**TASK TO COMPLETE:** Give the number of lines in the entries below that contain "linecap". Write nothing besides it.

(Stored data entries)
══════

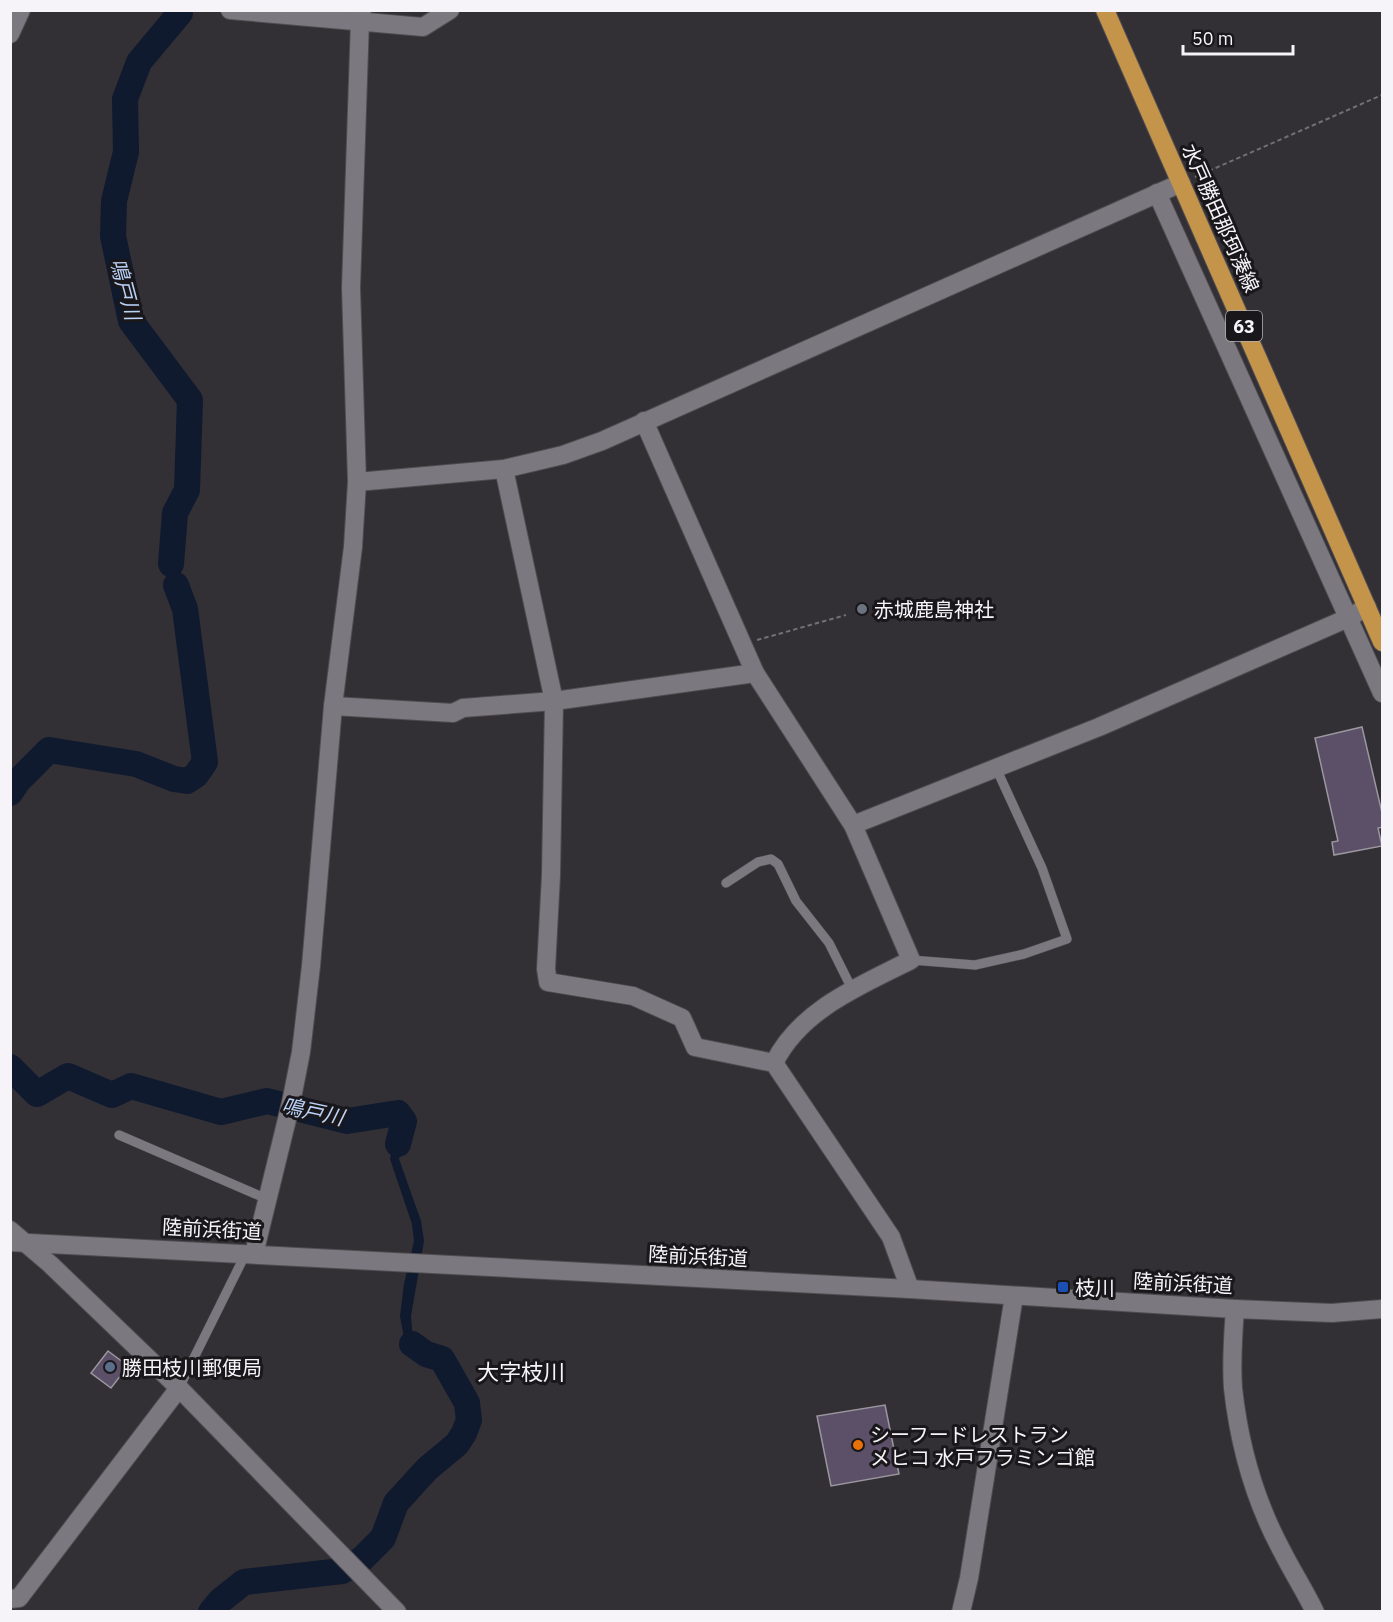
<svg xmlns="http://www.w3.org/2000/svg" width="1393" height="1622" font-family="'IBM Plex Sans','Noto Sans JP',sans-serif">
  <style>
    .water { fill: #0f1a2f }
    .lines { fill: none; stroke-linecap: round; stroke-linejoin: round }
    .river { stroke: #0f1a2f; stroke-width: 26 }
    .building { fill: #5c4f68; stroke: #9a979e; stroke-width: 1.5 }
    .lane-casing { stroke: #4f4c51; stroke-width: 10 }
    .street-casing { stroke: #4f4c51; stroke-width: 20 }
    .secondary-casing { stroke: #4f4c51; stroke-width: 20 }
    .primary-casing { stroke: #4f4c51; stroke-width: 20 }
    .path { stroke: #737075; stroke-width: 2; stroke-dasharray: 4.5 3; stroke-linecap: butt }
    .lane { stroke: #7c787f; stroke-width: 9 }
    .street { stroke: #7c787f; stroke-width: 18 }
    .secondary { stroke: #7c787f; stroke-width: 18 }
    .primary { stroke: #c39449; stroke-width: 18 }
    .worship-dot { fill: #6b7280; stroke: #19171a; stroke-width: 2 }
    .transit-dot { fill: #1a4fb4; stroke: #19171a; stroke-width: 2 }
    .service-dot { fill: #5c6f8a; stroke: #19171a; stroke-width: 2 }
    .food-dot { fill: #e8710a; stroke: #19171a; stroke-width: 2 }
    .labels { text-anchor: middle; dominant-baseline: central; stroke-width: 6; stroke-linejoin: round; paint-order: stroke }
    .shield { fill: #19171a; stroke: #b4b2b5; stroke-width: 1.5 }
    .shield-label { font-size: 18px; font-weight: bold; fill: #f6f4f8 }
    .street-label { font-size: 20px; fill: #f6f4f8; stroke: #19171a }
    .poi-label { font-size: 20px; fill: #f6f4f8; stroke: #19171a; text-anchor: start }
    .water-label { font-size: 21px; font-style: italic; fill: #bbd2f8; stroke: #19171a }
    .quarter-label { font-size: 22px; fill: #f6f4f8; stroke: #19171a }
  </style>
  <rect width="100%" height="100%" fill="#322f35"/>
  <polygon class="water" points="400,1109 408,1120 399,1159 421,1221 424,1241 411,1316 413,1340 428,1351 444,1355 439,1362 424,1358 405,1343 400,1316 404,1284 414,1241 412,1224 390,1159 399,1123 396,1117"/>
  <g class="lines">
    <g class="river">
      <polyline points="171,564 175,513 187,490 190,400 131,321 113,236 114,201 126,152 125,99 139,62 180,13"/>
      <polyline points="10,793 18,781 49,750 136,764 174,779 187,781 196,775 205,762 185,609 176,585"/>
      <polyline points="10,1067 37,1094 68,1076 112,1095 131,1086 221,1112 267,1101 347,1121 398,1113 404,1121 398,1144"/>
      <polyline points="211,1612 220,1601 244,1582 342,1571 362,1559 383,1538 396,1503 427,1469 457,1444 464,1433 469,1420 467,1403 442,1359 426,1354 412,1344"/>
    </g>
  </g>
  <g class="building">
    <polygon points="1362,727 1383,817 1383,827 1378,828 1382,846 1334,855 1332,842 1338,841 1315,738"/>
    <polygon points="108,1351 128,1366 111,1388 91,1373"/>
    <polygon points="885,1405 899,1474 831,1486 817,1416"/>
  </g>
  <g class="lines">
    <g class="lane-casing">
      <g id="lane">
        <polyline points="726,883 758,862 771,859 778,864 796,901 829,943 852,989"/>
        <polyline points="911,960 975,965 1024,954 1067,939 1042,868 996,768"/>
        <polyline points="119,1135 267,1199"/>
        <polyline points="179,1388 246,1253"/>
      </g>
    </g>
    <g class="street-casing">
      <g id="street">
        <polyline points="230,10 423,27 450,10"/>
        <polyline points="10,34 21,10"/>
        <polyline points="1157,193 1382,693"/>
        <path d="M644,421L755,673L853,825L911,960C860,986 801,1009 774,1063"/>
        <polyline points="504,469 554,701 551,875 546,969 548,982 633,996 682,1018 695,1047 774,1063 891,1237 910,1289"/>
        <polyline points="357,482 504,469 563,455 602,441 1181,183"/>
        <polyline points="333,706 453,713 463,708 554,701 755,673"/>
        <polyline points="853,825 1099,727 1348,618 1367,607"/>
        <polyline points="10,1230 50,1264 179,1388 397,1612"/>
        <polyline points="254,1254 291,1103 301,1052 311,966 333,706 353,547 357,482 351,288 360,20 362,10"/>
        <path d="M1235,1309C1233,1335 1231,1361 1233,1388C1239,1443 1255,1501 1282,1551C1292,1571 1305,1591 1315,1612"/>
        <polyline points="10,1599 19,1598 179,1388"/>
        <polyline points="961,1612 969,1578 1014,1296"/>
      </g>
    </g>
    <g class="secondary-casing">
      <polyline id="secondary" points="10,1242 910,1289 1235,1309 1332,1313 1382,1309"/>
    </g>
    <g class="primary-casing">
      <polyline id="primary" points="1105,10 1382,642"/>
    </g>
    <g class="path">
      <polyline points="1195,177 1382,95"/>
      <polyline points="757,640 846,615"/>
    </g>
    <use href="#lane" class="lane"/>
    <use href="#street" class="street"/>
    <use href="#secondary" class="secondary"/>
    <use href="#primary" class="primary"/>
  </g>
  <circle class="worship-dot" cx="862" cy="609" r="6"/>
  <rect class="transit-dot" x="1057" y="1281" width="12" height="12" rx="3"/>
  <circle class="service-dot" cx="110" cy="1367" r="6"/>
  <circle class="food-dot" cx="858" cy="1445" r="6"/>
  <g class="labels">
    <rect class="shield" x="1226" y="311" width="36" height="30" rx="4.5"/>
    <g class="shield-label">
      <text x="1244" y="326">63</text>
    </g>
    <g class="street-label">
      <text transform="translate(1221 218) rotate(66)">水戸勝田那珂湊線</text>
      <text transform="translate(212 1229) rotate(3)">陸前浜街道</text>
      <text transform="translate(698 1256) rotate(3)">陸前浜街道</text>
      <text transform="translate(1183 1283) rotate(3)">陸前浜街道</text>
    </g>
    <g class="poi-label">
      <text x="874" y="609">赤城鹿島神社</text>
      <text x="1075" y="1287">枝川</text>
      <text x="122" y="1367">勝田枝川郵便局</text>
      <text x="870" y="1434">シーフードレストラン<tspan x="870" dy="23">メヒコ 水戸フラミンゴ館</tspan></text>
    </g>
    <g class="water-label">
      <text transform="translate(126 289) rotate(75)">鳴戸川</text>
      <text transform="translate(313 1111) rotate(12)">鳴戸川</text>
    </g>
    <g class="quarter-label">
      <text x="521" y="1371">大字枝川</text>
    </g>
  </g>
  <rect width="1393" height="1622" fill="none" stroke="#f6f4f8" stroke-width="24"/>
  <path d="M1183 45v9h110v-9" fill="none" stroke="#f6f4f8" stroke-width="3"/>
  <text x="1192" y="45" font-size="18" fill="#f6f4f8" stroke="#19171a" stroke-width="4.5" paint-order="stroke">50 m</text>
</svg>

══════

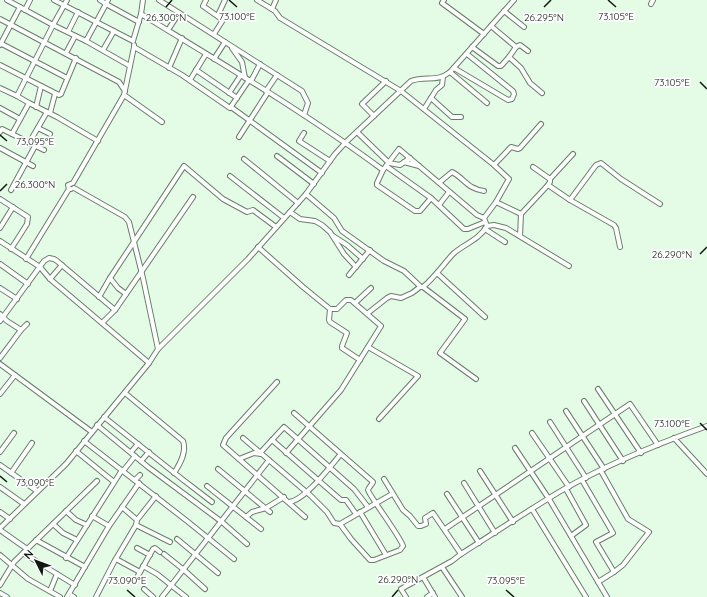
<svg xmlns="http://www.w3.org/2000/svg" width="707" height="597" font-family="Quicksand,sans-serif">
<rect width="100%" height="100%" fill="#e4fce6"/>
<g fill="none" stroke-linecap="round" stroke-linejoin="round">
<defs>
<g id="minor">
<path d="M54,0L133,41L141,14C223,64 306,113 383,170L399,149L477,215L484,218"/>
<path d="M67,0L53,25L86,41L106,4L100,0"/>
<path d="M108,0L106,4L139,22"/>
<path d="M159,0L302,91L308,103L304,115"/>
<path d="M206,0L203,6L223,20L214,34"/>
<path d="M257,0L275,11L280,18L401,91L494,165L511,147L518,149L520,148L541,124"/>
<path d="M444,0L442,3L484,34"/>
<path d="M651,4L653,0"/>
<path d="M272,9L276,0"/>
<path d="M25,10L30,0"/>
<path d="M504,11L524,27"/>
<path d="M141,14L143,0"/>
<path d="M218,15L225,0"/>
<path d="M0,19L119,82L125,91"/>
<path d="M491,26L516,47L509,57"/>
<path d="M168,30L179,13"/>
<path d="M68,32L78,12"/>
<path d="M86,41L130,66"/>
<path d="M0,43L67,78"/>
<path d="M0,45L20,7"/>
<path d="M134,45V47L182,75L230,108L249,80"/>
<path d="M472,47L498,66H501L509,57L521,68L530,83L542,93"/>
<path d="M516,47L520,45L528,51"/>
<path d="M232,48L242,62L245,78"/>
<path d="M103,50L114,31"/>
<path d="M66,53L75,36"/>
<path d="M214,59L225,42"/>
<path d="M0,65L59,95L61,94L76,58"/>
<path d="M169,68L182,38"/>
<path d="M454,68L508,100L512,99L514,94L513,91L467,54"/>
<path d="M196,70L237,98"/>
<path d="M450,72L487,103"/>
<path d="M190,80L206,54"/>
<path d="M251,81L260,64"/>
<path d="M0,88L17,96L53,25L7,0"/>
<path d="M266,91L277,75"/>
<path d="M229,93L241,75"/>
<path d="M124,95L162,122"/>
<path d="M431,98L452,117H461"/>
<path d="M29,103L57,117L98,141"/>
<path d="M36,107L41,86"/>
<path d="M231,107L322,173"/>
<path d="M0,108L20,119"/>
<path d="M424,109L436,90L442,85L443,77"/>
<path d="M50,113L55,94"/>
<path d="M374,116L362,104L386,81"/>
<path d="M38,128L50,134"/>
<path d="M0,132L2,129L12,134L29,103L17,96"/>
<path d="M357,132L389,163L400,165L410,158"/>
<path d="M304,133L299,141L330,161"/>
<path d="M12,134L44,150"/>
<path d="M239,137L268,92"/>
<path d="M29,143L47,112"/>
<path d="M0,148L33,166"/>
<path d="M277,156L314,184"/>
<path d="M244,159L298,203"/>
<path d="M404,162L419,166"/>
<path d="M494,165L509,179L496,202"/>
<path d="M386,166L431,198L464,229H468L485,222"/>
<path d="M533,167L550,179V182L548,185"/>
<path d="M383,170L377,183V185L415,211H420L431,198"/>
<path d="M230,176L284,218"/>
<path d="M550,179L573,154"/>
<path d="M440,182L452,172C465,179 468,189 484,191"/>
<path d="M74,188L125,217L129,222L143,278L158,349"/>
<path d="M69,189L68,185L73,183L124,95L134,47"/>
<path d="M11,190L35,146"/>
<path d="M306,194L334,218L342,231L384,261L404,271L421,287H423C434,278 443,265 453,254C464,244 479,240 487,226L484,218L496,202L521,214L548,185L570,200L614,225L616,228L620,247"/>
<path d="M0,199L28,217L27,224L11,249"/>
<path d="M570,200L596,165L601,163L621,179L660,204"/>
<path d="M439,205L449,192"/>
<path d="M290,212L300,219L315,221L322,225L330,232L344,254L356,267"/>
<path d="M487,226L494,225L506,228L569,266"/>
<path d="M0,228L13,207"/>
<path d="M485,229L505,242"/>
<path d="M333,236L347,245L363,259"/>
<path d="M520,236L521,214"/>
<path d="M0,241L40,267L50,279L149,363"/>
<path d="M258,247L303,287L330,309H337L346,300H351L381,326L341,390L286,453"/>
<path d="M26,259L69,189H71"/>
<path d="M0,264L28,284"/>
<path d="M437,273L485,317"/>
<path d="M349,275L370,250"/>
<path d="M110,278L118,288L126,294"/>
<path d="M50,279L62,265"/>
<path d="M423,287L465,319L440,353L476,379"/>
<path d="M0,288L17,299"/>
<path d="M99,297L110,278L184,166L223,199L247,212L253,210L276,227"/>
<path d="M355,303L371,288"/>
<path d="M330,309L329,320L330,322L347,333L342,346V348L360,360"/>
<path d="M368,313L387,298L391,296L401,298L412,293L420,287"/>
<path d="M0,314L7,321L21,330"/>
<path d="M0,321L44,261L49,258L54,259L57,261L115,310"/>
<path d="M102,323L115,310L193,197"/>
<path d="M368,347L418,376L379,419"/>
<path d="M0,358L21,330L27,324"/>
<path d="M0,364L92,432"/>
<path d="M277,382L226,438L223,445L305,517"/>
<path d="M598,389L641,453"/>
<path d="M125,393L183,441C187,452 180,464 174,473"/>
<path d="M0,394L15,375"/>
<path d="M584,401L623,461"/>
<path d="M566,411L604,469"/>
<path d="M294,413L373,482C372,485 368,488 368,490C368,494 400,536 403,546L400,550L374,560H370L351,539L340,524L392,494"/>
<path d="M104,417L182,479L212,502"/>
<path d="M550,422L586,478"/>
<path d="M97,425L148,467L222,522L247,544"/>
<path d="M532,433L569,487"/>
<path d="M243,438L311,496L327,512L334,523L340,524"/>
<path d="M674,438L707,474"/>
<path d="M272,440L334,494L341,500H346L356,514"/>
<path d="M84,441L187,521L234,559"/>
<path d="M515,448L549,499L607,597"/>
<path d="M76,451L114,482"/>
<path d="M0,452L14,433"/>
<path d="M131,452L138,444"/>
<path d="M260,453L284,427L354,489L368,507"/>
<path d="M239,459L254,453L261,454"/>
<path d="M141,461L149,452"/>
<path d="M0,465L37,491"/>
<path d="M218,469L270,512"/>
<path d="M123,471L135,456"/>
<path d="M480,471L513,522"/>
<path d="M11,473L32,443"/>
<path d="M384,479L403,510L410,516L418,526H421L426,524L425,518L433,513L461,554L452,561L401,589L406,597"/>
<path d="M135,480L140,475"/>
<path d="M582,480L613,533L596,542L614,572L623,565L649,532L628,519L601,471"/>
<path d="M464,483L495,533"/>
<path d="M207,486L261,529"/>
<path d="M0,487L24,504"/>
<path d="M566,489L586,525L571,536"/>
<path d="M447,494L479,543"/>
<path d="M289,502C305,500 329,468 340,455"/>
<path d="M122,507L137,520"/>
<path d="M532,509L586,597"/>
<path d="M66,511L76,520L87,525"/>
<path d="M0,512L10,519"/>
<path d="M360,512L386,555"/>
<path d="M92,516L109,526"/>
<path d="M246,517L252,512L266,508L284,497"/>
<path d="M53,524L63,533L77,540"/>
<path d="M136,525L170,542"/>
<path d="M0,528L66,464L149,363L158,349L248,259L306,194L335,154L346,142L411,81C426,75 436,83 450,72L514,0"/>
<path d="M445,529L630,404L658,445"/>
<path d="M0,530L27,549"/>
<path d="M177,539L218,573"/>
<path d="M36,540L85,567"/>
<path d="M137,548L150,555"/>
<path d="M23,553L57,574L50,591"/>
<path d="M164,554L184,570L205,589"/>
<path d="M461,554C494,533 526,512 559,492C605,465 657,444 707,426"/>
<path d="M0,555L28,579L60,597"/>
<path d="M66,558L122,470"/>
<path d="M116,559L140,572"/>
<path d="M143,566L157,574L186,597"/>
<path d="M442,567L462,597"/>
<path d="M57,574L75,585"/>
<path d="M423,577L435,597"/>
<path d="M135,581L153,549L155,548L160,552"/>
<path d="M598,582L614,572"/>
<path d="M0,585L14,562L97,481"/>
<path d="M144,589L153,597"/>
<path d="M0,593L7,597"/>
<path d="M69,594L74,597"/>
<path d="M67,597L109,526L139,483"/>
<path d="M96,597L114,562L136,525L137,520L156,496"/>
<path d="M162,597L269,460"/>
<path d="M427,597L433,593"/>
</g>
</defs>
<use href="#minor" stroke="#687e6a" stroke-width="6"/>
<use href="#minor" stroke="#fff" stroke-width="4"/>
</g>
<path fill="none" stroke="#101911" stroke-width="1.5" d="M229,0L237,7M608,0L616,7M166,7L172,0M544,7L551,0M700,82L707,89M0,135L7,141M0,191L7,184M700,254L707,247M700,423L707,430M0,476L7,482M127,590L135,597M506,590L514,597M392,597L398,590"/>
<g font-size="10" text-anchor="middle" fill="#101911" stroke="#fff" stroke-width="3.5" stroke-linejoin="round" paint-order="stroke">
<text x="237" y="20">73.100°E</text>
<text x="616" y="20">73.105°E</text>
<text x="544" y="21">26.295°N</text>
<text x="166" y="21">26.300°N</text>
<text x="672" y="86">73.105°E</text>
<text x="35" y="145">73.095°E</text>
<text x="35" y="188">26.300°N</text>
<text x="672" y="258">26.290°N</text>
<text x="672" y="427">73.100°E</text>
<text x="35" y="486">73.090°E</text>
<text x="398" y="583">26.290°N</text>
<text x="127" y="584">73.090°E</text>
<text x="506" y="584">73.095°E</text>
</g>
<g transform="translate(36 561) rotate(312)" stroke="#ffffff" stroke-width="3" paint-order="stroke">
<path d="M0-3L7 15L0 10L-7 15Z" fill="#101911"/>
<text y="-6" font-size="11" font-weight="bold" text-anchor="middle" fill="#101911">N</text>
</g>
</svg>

══════

**SOLUTION TO THIS TASK:** 3